باب: إذا شهد شاهد، أو شهود بشيء، فقال آخرون: ما علمنا ذلك، يحكم بقول من شهد.

4. BİR VEYA BİRDEN ÇOK KİŞİ, BİR OLAY'A ŞAHİTLİK ETSE; DİĞER BİRKAÇ KİŞİ DE "BİZ BÖYLE BİR ŞEY BİLMİYORUZ" DESELER ŞAHİTLİK EDENİN SÖZÜNE GÖRE KARAR VERİLİR

 

قال الحميدي: هذا كما أخبر بلال: أن النبي صلى الله عليه وسلم صلى في الكعبة. وقال الفضل: لم يصل، فأخذ الناس بشهادة بلال.

Humeydı şöyle demiştir: Bunun örneği, Bilal'in Hz. Nebi'in Kabe'nin içinde namaz kıldığını haber vermesi ve Fadl'ın "(Orada) namaz kılmadı" demesidir. İnsanlar bu konuda Bilal'in sözünü kabul etmişlerdir.

 

كذلك إن شهد شاهدان: أن لفلان على فلان ألف درهم، وشهد آخران بألف وخمسمائة، يقضى بالزيادة.

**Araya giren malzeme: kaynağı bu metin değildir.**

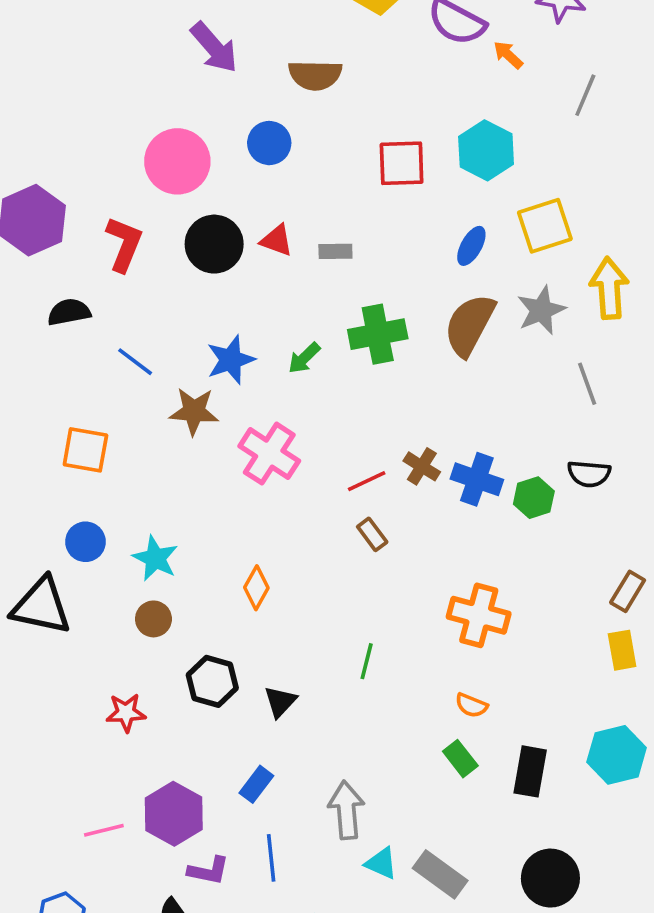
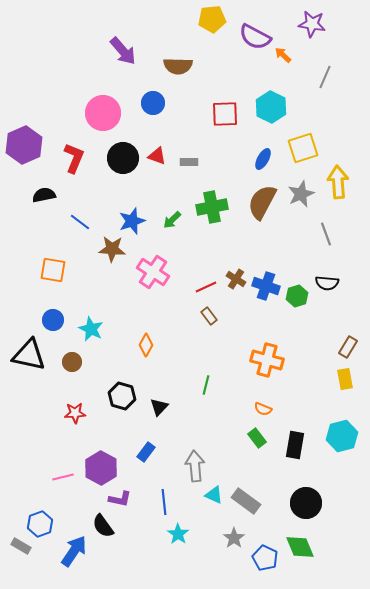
brown circle: (153, 619) -> (72, 362), moved
blue line: (271, 858) -> (164, 502), moved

Yine iki kişi "Falanca'nın, Falanca'da bin dirhem alacağı var" diye şahitlik etse; diğer iki kişi de "bin beş yüz dirhem alacağı var" diye şahitlik etse çok olan miktara şahitlik edenlerin şahitliğine göre karar verilir.

 

حدثنا حبان: أخبرنا عبد الله: أخبرنا عمر بن سعيد بن أبي حسين قال: أخبرني عبد الله بن أبي مليكة، عن عقبة بن الحارث: أنه تزوج ابنة لأبي إهاب بن عزيز، فأتته امرأة فقالت: قد أرضعت عقبة والتي تزوج، فقال لها عقبة: ما أعلم أنك أرضعتني ولا أخبرتني، فأرسل إلى آل أبي إهاب يسألهم، فقالوا: ما علمنا أرضعت صاحبتنا، فركب إلى النبي صلى الله عليه وسلم بالمدينة فسأله، فقال رسول الله صلى الله عليه وسلم: (كيف وقد قيل). ففارقها ونكحت زوجا غيره.

 

[-2640-] Ukbe b. el-Haris'ten rivayet edilmiştir: Ukbe, Ebu İhab b. Aziz'in kızıyla evlenmişti. Bir kadın kendisine gelerek: "Ben Ukbe'yi ve evleneceği kızı emzirmiştim" dedi. Ukbe, "Ben, senin beni emzirdiğini bilmiyorum, bunu bana önceden haber de vermemiştin" dedi. Sonra Ebu İhab ailesine haber göndererek bunu sordurdu. Onlar da: "Kızımızı onun emzirdiğine dair hiçbir şey bilmiyoruz" dediler. Bunun üzerine Medine'ye Rasulullah'ın yanına giderek ona (ne yapması gerektiğini) sordu. Nebi Sallallahu Aleyhi ve Sellem: "Böyle bir şey söylenmişken evliliğiniz nasıl devam edebilir!" buyurdu. Bunun üzerine Ukbe, ondan ayrıldı ve kız, başka biriyle evlendi.

 

 

AÇIKLAMA:     Bu hadis, Zekat bölümünün "Öşür" konusunda geçmişti. (bkz.1443 Hadis) Bir olayın varlığını (gerçekleştiğini) bildiren şahitlik, yokluğunu bildiren şahitlikten önceliklidir. Bu konuda, bir iki alim hariç, alimlerin görüş birliği vardır. Özellikle de şahit, kendisinin bilmediğini söylüyorsa (yani "bu olay gerçekleşmemiştir" demek yerine "ben böyle bir olayın gerçekleştiğini bilmiyorum" diyorsa) hüküm bu doğrultuda verilir.